Tuesday, March 17, 2009

Hari Kari for AIG execs.

I met Charles Grassley once at a high school leadership conference in Des Moines, struck me as a pretty decent guy. Between this and his call for mega-church IRS audits maybe he should think about switching parties.

Grassley: Suicide for AIG execs?

Sen. Charles Grassley, R-Iowa, seen here on Capitol Hill last May, suggested Monday that AIG executives should take a Japanese approach toward accepting responsibility for the collapse of the insurance giant by resigning or killing themselves.

By TOM RAUM and JENNIFER LOVEN
Associated Press
Published: Tuesday, March 17, 2009
IOWA CITY, Iowa — Iowa Sen.

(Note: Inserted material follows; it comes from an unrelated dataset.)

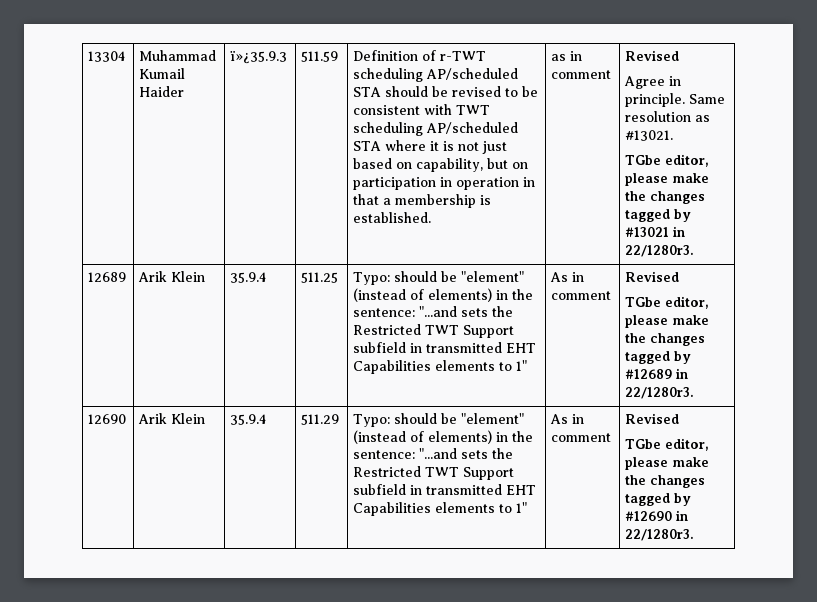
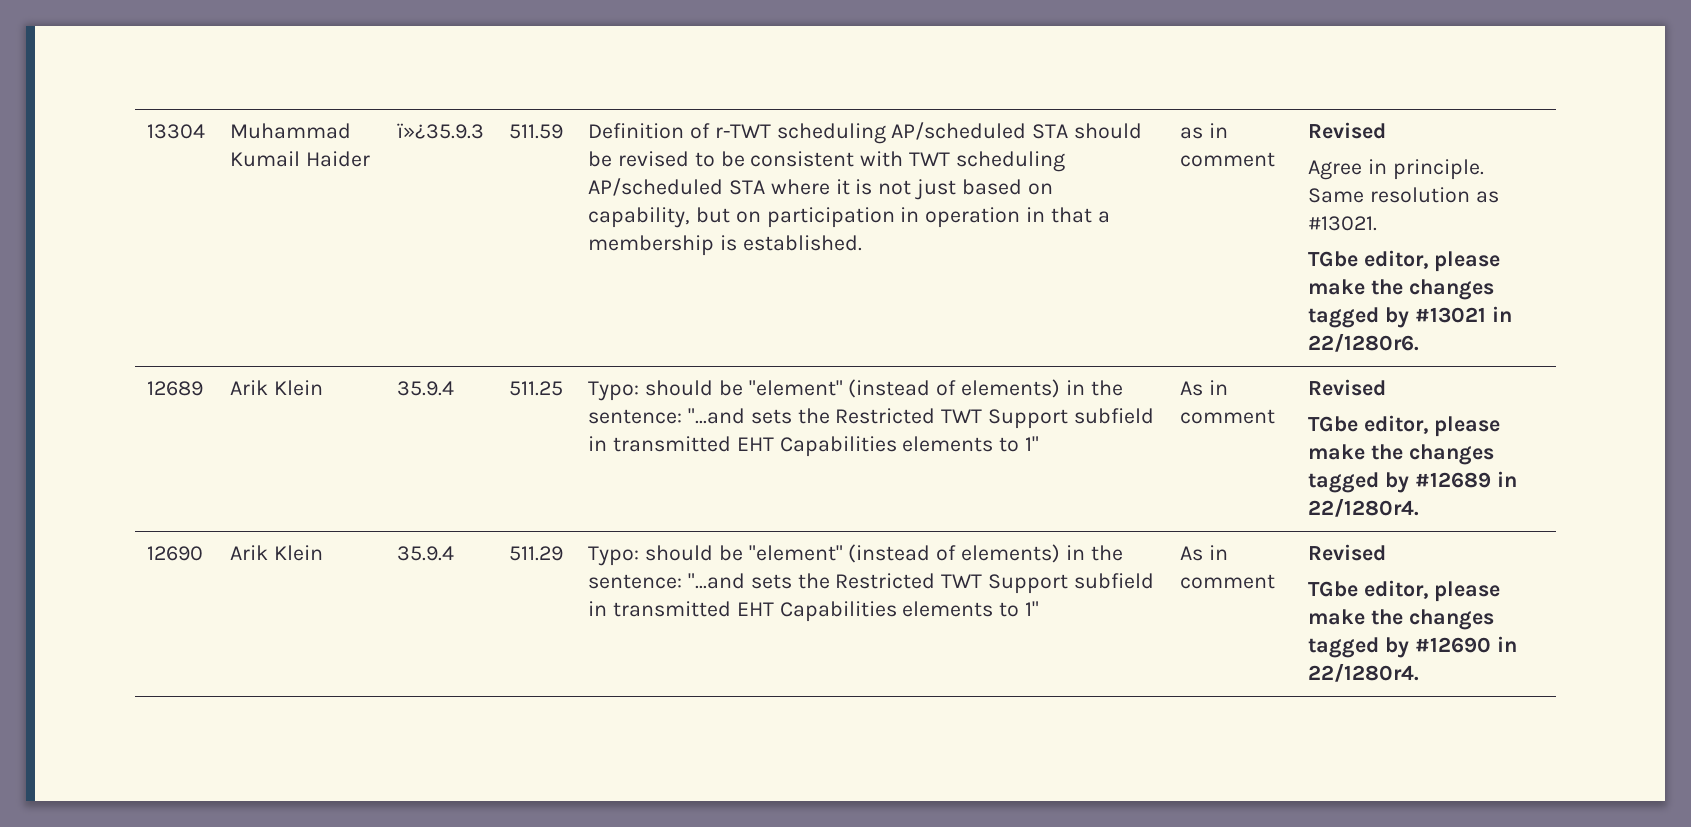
[625,245,695,257] 22/1280r3. -> [1308,333,1420,352] 22/1280r6.
[625,387,695,399] 22/1280r3. -> [1308,498,1420,517] 22/1280r4.
[625,529,695,541] 22/1280r3. -> [1308,663,1420,682] 22/1280r4.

Charles Grassley suggested that AIG executives should accept responsibility for the collapse of the insurance giant by resigning or killing themselves.

The Republican lawmaker’s harsh comments came during an interview Monday with Cedar Rapids, Iowa, radio station WMT. They echo remarks he has made in the past about corporate executives and public apologies, but went further in suggesting suicide.

“I suggest, you know, obviously, maybe they ought to be removed,” Grassley said. “But I would suggest the first thing that would make me feel a little bit better toward them if they’d follow the Japanese example and come before the American people and take that deep bow and say, I’m sorry, and then either do one of two things: resign or go commit suicide.

“And in the case of the Japanese, they usually commit suicide before they make any apology.”

Grassley spokesman Casey Mills said the senator isn’t calling for AIG executives to kill themselves, but said those who accept tax dollars and spend them on travel and bonuses do so irresponsibly.

“Senator Grassley has said for some time now that generally speaking, executives who make a mess of their companies should apologize, as Japanese executives do,” Mills said. “He says the Japanese might even go so far as to commit suicide but he doesn’t want U.S. executives to do that.”


Meanwhile, joining the wave of public anger, President Barack Obama blistered insurance giant AIG for “recklessness and greed” Monday and pledged to try to block it from handing its executives $165 million in bonuses after taking billions in federal bailout money.

Obama aggressively joined other officials in criticizing American International Group, the company that’s fast becoming the poster boy for Americans’ bailout blues even as it protests that the bonuses were required by employee contracts.

The bonuses could contribute to a backlash against Washington that would make it tougher for Obama to ask Congress for more bailout help — and jeopardize other parts of the recovery agenda that’s dominating the start of his presidency. Thus, the president and his top aides were working hard to distance themselves from the insurer’s conduct, to contain possible political damage and to try to bolster public confidence in his administration’s handling of the broader economic rescue effort.

Obama said he had directed Treasury Secretary Timothy Geithner to “pursue every legal avenue to block these bonuses and make the American taxpayer whole.”

Later, White House spokesman Robert Gibbs said the administration would modify the terms of a pending $30 billion bailout installment for AIG to at least recoup the $165 million the bonuses represent. That wouldn’t rescind the bonuses, just require AIG to account for them differently.

On a separate track, New York Attorney General Andrew Cuomo said Monday he would issue subpoenas for information on the bonuses after AIG missed his deadline for providing details. Cuomo said his office would investigate whether the employees were involved in AIG’s near-collapse and whether the $165 million in bonus payments were fraudulent under state law.

One reason that the AIG bonus giveaway is such a compelling story — and a politically troubling one for Obama if not neutralized — is that it offers a simple story line that appears to sum up ways in which the federal bailouts have gone awry.

“This is just the kind of issue that galvanizes public outrage,” said Paul C. Light, professor of public service at New York University. “It’s always the tangible stuff, the things that ordinary Americans can relate to.”

Bailout steps for AIG totaling over $170 billion since September have effectively left the federal government with an 80 percent stake in the faltering insurance giant.

Obama’s comments came on the same day a new poll showed slippage in his approval rating. The poll by the Pew Research Center showed it dropped from 64 percent in February to 59 percent this month.